80-Bus News

  

April–June 1982, Volume 1, Issue 2

Page 24 of 55

I thought perhaps describing the bones of writing a games programme wouldn’t be a bad idea this time. ‘Battleships’ I thought. But then at the time of writing (late May), I thought that might not be too appropriate. Then I thought of a new game ‘Bomb the Argies’, but couldn’t quite work out the rules, in fact there didn’t seem to be any. Someone might accuse me of being tasteless (same as the writers of the game ‘Three Mile Island’ were likewise abused after their game came on the market three weeks after a certain nuclear power station nearly blew up. Must admit it was quite good, particularly the colour graphics of the glowing reactor, played on an Apple by the way.). So we need a program which will be short, with well defined rules and totally uncontentious, taking these criteria into account, it’s easy to deduce that it will probably also be extremely boring.

Right back in the mists of time, shortly after I acquired a Nascom 1, I remember writing a machine code version of Hangman in the hope that I might justify the time I was devoting to the machine by entertaining No. 1 Brat, at that time aged about seven or eight. Now Hangman’s hardly contentious, the only people that program could upset is the anti-capital punishment lobby, and then only figuratively. So I rummaged about for it, I found a Nascom 1 format tape which I couldn’t read, but no sign of the source. It then occurred to me that it was written in pre-assembler days, and if there ever was a source, it would have been handwritten and not machine readable anyway. So I might as well write a new one. So ‘Simple Hangman’ saw the light of day last evening. It’s printed somewhere in the mag. It’s not buried in this article so that whoever does the paste up on this issue isn’t going to get a headache trying to fit a monumental chunk of DH’s stuff in one place. Apart from that, it runs stand alone, so anyone wishing to use it can do so. Rewriting Hangman has served a secondary purpose, as it has entertained No. 2 Brat, aged about seven and a half, over the last few days. That also explains the choice of words in the word table. I offer this explanation, just in case someone decided to draw Freudian conclusions about me from the word table. Anyway, If anyone wanted to draw conclusions, they’d do better reading this rubbish. Don’t write to tell me your findings, I know, I know!!!

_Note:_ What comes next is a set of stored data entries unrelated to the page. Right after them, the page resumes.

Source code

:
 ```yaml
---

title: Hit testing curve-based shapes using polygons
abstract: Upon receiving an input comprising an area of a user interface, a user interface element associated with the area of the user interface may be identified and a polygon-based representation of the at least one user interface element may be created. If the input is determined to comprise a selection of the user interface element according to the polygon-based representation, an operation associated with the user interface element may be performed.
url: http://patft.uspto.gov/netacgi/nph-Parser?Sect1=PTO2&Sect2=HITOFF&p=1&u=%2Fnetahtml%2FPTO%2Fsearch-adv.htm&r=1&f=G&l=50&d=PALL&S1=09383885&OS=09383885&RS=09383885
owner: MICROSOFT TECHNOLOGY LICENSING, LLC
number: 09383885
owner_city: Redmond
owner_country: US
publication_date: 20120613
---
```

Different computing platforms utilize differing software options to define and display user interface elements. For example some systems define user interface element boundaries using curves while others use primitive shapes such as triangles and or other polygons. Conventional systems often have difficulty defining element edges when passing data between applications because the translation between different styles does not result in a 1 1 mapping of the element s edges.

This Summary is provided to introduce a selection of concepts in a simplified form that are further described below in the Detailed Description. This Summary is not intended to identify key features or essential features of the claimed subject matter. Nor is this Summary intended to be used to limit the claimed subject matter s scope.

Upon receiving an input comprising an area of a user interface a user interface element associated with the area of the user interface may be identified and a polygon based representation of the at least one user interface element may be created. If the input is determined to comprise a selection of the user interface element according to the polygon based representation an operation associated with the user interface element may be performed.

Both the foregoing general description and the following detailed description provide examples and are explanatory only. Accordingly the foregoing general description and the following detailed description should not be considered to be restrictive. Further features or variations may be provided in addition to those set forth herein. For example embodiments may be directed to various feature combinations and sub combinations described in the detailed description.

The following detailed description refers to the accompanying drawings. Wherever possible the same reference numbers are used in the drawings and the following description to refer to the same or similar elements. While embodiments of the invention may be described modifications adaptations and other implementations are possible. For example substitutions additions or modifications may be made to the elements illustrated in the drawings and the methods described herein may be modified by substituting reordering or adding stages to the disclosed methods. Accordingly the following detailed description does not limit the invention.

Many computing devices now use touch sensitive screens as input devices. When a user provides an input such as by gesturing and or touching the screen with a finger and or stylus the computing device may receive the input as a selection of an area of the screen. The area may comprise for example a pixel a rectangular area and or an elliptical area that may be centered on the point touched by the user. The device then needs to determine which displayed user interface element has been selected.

Ok then, let’s think about the special parameters required in writing a program like this. Now the first one is that people reading this article will have different systems, notably, Nascom’s running NAS-BUG 1, 2 or 4 (heaven forbid), Nascom’s running NAS-SYS 1 or 3, Gemini’s running RP/M, or Nascom’s or Gemini’s running CP/M, or some other combination I haven’t thought of. To complete the ‘foul-up’, I’m running a homebrew mixture which features a Nascom 2 with Gemini CP/M and a number of other assorted odds and sods. Now that adds up to a lot of system incompatibility one way or another. How to get round that one? Well, the only areas that need concern us are where the systems are different: the memory maps, the input and output of characters and the way the program is exited. If I provide ‘user patch areas’, for the input/​output and exit areas, and direct all input/​output to the program via these patches then that problem is solved. If I assemble the whole lot starting at 0C83H and provide a ‘start jump’ into the program at either 100H (for RP/M – CP/M) or at 0C80H (for NAS-BUG or NAS-SYS), then the memory mapping problems are also overcome. True under a CP/M – RP/M environment it wastes nearly 3K of space, but we can’t have everything. Another criteria regards memory mapping is that the program shouldn’t be larger than 0FFFH, otherwise it won’t fit on a minimum system Nascom 1 or 2. Of course, the real reason for providing these facilities is that it allows me to be lazy and not have to provide half a dozen different versions.

To make life easier, I’m going to concentrate on only two ‘generic’ versions. A version which will run under NAS-SYS 1 or 3, which I will call the ‘NAS version’ from now on, and a version which will work under CP/M – RP/M, which I will call the ‘CP/M version’ from now on. Differences for the NAS-BUG version simply require the input patch to be changed, such that it saves all the registers, CALLs $KBD, CALLs $CRT, then restores all the registers, whilst the output patch again saves all the registers, CALLs $CRT then restores the registers. The exit should be either an absolute jump to PARSE (but watch out as this does not reset the monitor stack), or an absolute jump to 0000H to reset the system.